Un « passif » auquel se serait récemment ajouté, selon ce dernier, les inquiétudes liées aux performances en baisse de Nissan sur ces deux dernières années et la situation délicate dans laquelle cela pouvait, potentiellement, placer le numéro un japonais du constructeur : Hiroto Saikawa. « Lorsque la performance d’une entreprise baisse, aucun PDG n’est immunisé contre un limogeage… », déclarait ainsi Carlos Ghosn aux Échos.

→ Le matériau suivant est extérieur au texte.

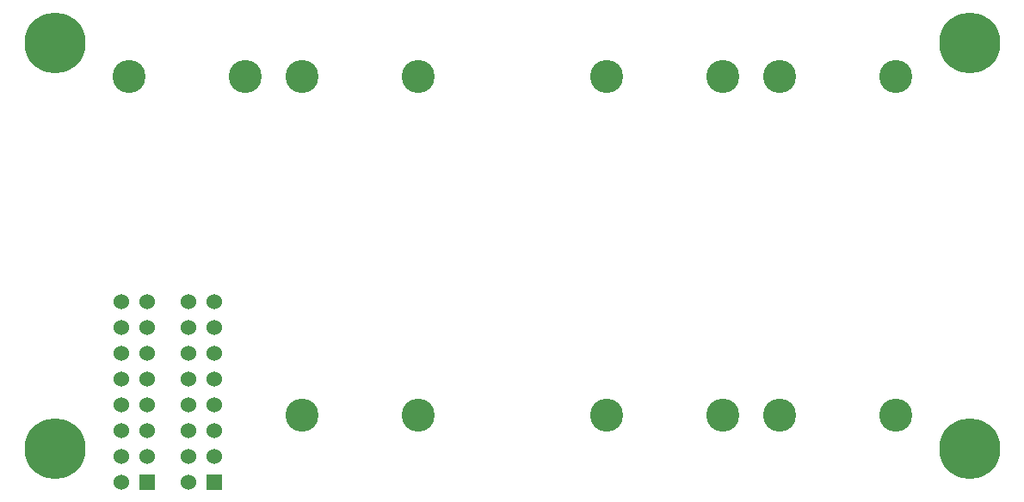
<source format=gbs>
G04 (created by PCBNEW (2013-mar-13)-testing) date Tue 15 Oct 2013 18:57:04 BST*
%MOIN*%
G04 Gerber Fmt 3.4, Leading zero omitted, Abs format*
%FSLAX34Y34*%
G01*
G70*
G90*
G04 APERTURE LIST*
%ADD10C,0.005906*%
%ADD11R,0.060000X0.060000*%
%ADD12C,0.060000*%
%ADD13C,0.127953*%
%ADD14C,0.236220*%
G04 APERTURE END LIST*
G54D10*
G54D11*
X19328Y-28864D03*
G54D12*
X18328Y-28864D03*
X19328Y-27864D03*
X18328Y-27864D03*
X19328Y-26864D03*
X18328Y-26864D03*
X19328Y-25864D03*
X18328Y-25864D03*
X19328Y-24864D03*
X18328Y-24864D03*
X19328Y-23864D03*
X18328Y-23864D03*
X19328Y-22864D03*
X18328Y-22864D03*
X19328Y-21864D03*
X18328Y-21864D03*
G54D11*
X21927Y-28864D03*
G54D12*
X20927Y-28864D03*
X21927Y-27864D03*
X20927Y-27864D03*
X21927Y-26864D03*
X20927Y-26864D03*
X21927Y-25864D03*
X20927Y-25864D03*
X21927Y-24864D03*
X20927Y-24864D03*
X21927Y-23864D03*
X20927Y-23864D03*
X21927Y-22864D03*
X20927Y-22864D03*
X21927Y-21864D03*
X20927Y-21864D03*
G54D13*
X29809Y-13119D03*
X25309Y-13119D03*
X25309Y-26250D03*
X29809Y-26250D03*
X41620Y-13119D03*
X37120Y-13119D03*
X48312Y-13119D03*
X43812Y-13119D03*
X37120Y-26250D03*
X41620Y-26250D03*
X43812Y-26250D03*
X48312Y-26250D03*
X23116Y-13119D03*
X18616Y-13119D03*
G54D14*
X15748Y-11811D03*
X15748Y-27559D03*
X51181Y-27559D03*
X51181Y-11811D03*
M02*

</source>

De là à imaginer son homologue japonais prêt à orchestrer sa chute ? Difficile à dire à ce stade mais pour l’ex-homme fort de l’Alliance, « aucun doute, c’est une affaire de trahison ». Une machination reposant sur des « faits sortis de leur contexte » et une « distorsion de la réalité » destinés à « détruire sa réputation ». Quant aux accusations dont il fait l’objet, il les réfute point par point.

Tout le monde savait…

Soupçonné d’avoir dissimulé une partie de sa rémunération au fisc japonais, l’intéressé répond qu’on lui reproche de « ne pas avoir déclaré des revenus qu’(il) n’a pas reçus ». À propos des versements effectués sur le compte de son ami, le milliardaire saoudien Khaled al Juffali,  pour un total de 12,8 millions d’euros? Il évoque une juste rétribution approuvée par plusieurs cadres dirigeants de Nissan en échange de l’appui décisif de celui-ci en Arabie saoudite et non, comme le juge l’en accuse, le remboursement de sommes prêtées pour couvrir des pertes personnelles. L’achat de demeures luxueuses, à Rio de Janeiro et à Beyrouth ? Des acquisitions approuvées par Nissan et justifiées par la nécessité, pour son président, de disposer au Brésil comme au Liban « d’endroits sûrs pour travailler et recevoir du monde». Et, récurent dans la défense de Carlos Ghosn, cet argument de poids mainteS fois avancé  : « Tout le monde était au courant » ; l’ex-patron insistant : s’il s’agissait d’actes « répréhensibles », « pourquoi ne m’a-t-on rien dit ? ». De quoi mettre à mal l’accusation puisque, du côté de la direction de Nissan, non seulement on ne pouvait ignorer les faits imputés au président de l’époque mais, comme celui-ci n’a pas manqué de le souligner, on les avait autorisés.